The Distinguished Voices in Literature series brings visiting writers to campus each semester to give workshops, readings and lectures. These visiting writers also judge college-wide writing contests, the winners of which are featured online in the Crystallize Review. Last fall, visiting author Emily Fridlund, author of the novel History of Wolves, was the guest judge for the Fall 2019 Distinguished Voices Short Story Contest.
Fridlund wrote this about Ralston’s short story: "'Death in Four Parts' is an evocative meditation on inheritance and family. In rich, surprising language, the narrator traces the ways a family member can be lost before they die and can persist in unexpected ways long after death. Unforgettable details – like the smell of mildewed honeysuckle, or the feeling of dressing in the candlelit dark – gradually coalesce to reveal the haunting at this story's heart.”
“The piece I submitted is a lot of memory, feeling and writing through grief,” Ralston said. “Writing is a way to know more and see more of ourselves – and others. This is why I love writing and why I’m working so hard to teach English language arts one day.”
Ralston works at the SUNY Cortland Writing Center and is a graduate assistant for the English Department.
“I'm grateful to Emily Fridlund for considering my work with such care, and I'll always remember her kind words for my writing,” Ralston said.

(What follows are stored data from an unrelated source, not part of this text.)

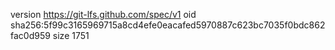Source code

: version https://git-lfs.github.com/spec/v1
oid sha256:5f99c3165969715a8cd4efe0eacafed5970887c623bc7035f0bdc862fac0d959
size 1751
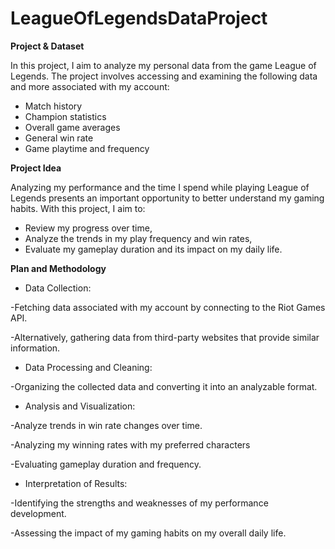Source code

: # LeagueOfLegendsDataProject


**Project & Dataset**

In this project, I aim to analyze my personal data from the game League of Legends. The project involves accessing and examining the following data and more associated with my account:

* Match history
* Champion statistics
* Overall game averages
* General win rate
* Game playtime and frequency


**Project Idea**   

Analyzing my performance and the time I spend while playing League of Legends presents an important opportunity to better understand my gaming habits. With this project, I aim to:

* Review my progress over time,
* Analyze the trends in my play frequency and win rates,
* Evaluate my gameplay duration and its impact on my daily life.



**Plan and Methodology**  

* Data Collection:
  
-Fetching data associated with my account by connecting to the Riot Games API.

-Alternatively, gathering data from third-party websites that provide similar information.

* Data Processing and Cleaning:
  
-Organizing the collected data and converting it into an analyzable format.

* Analysis and Visualization:
  
-Analyze trends in win rate changes over time.

-Analyzing my winning rates with my preferred characters

-Evaluating gameplay duration and frequency.

* Interpretation of Results:
  
-Identifying the strengths and weaknesses of my performance development.

-Assessing the impact of my gaming habits on my overall daily life.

Fridlund wrote the following about Daniels’ short story: “‘Blue Elephants’ is a complex and terrifying psychological portrait of domestic abuse, told with emotional nuance and heartbreaking precision.”
Distinguished Voices in Literature events and contests are funded by the President’s Office, the Haines Fund, the Provost’s Office, the Dean’s Office, Campus Artist and Lectures Series, Cultural and Intellectual Climate Committee, ASC Cortland, Alumni Association, Cortland Writers Association, Women, Gender and Sexuality Studies, and the English Department.